Sinema sanatı için bir unutulmaz filmler listesi yapmanın sırası geldi. Yedinci sanat adı da verilen sinema, özellikle son 50 yıllık süreçte kaydettiği gelişim ile “unutulmaz filmler” kategorisinde de dikkat çekiyor. Sinemaya gösterilen ilgilinin ve yapılan yatırımların artması sonucunda da her yıl yüzlerce yeni film vizyona giriyor. Her yeni film izleyicilere yeni dünyaların kapısını aralasa da, izlemeye bir türlü doyamadığımız “unutulmaz filmler” kategorisindeki eserlerin izleyicisinde bıraktığı izlerin silinmesi pek de mümkün olmayan filmlerin de hakkını vermek gerekiyor.

Verilen Bilgiler:
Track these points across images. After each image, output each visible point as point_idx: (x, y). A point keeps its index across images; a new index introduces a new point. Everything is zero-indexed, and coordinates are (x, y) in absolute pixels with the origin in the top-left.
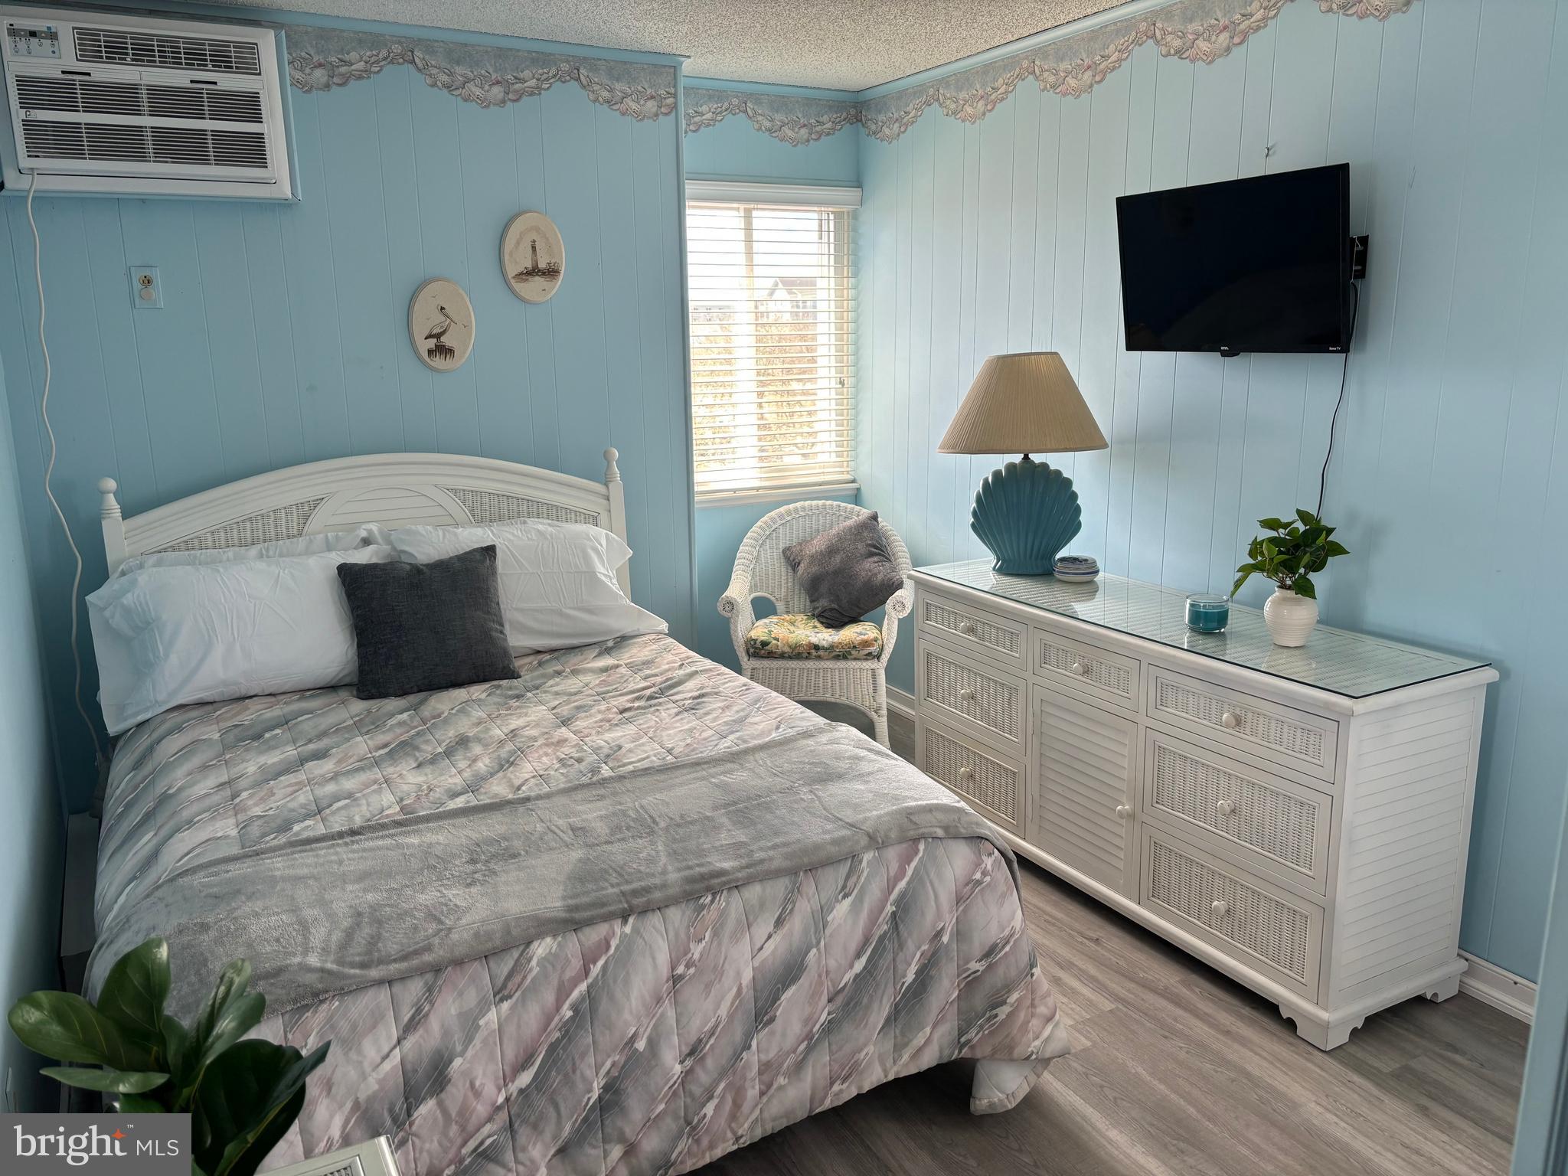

Yapılacak İşler:
1. Lütfen unutulmaz filmler yazısında "Sinema sanatı için" sözlerinden başlayıp "hakkını vermek gerekiyor." sözlerine kadar uzanan her şeyi aynen yeniden yazın.
2. Unutulmaz filmler yazısına göre sinemaya verilen diğer ad nedir?
Satırlar başka bir kaynaktan alınmıştır.

Sırasıyla Cevaplar:
1.
Sinema sanatı için bir unutulmaz filmler listesi yapmanın sırası geldi. Yedinci sanat adı da verilen sinema, özellikle son 50 yıllık süreçte kaydettiği gelişim ile “unutulmaz filmler” kategorisinde de dikkat çekiyor. Sinemaya gösterilen ilgilinin ve yapılan yatırımların artması sonucunda da her yıl yüzlerce yeni film vizyona giriyor. Her yeni film izleyicilere yeni dünyaların kapısını aralasa da, izlemeye bir türlü doyamadığımız “unutulmaz filmler” kategorisindeki eserlerin izleyicisinde bıraktığı izlerin silinmesi pek de mümkün olmayan filmlerin de hakkını vermek gerekiyor.

2. Yedinci sanat.